Hoje em dia elas não sofrem mais com isso, mas no passado, quando a informação não era tanta, doía sim. "Hoje a gente entende e sabe lidar, responder à altura. Mas assumo que no passado isso me machucou em vários momentos. Ontem mesmo um cara chegou pra mim e disse: 'nossa, você é negra e é linda', e eu respondi: 'o que é que tem a ver?'''.
Mesmo tendo uma história bonita pra contar, Luciana viveu momentos em que não era assumida nem mesmo por parceiros negros, mesmo caso de Anna. "Você é sempre aquele rolinho de depois da festa, o 'eu sou resevado', 'te pego mais tarde, meia noite' e ele nunca fala em namoro. Aí depois que você termina com ele você vê ele com uma branca na rua. Isso a gente nota pelos famosos negros quando ficam ricos, escolhem uma branca".
Para elas a solução é se fortalecer nos seus iguais. "Dividir essas vivências, se fortificar, saber lidar e conseguir dividir com pessoas que passam pelo mesmo que você", completa Afrodite.
Direto de Cabo Verde, as amigas Bruna Monteiro e Delnice Rocha que estão no Brasil para estudar, disseram nunca ter passado por nenhuma situação diferente porque em seu país de origem a cor da pele preta é maioria. "Então é todo mundo igual", diz Bruna.

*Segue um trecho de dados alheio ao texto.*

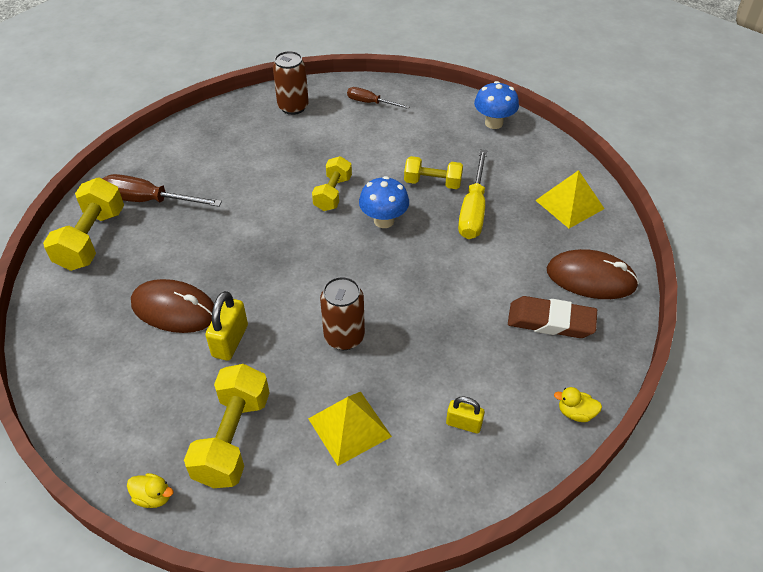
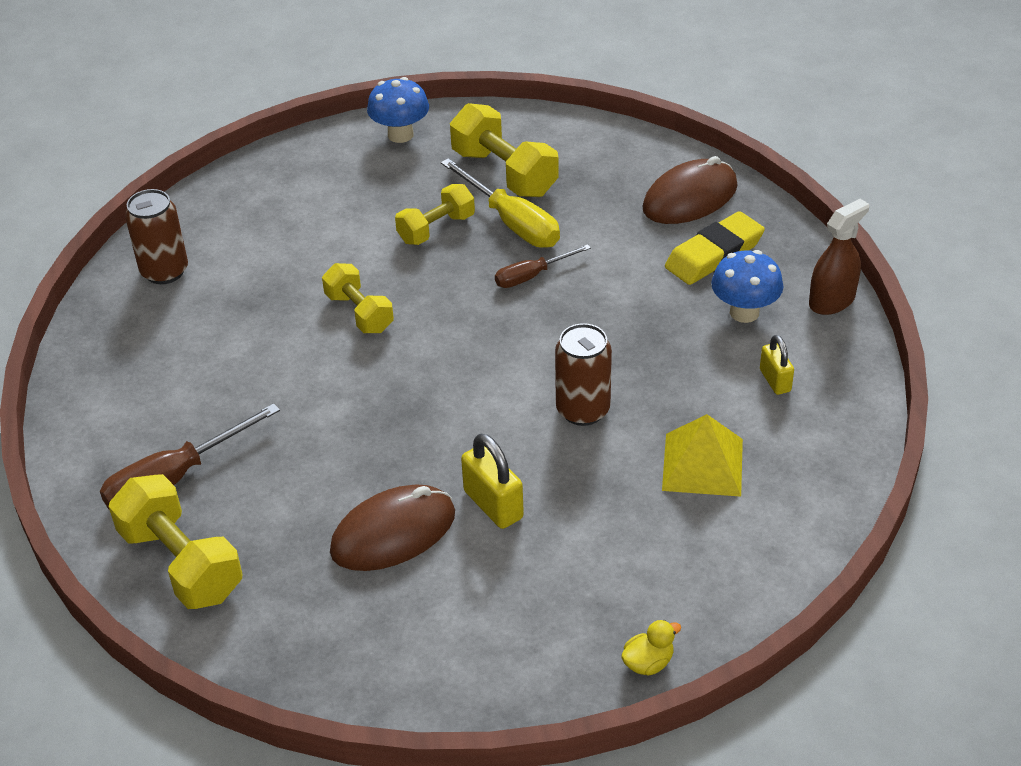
camera: 50 degrees left, 5 degrees down
yellow dumbbell [184,364,270,488] -> yellow dumbbell moved to [450,103,559,197]
brown screwdriver [347,87,410,109] -> brown screwdriver moved to [495,244,591,288]
blue mushroom [359,176,409,228] -> blue mushroom moved to [711,250,783,323]
yellow padlock [446,396,485,433] -> yellow padlock turned 75 degrees counterclockwise [760,335,794,395]
brown eraser [508,296,597,338] -> yellow eraser [665,211,765,285]
yellow pyramid [535,170,604,228] -> none
yellow duck [554,387,602,422] -> brown spray bottle [809,199,869,315]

Em Campo Grande nenhuma das duas chegou a se relacionar mais intimamente com um parceiro mas ao se depararem com a discussão e com as diferenças sociais no Brasil, ficaram até um pouco chocadas. "Eu espero que se acontecer comigo eu tenha a força de não me submeter a essa situação. Se eu notar que um homem não vai me assumir espero conseguir enxergar isso e ir embora mas sei que na prática é difícil enxergar sob a ótica de quem está fora do relacionamento", completa Delnice.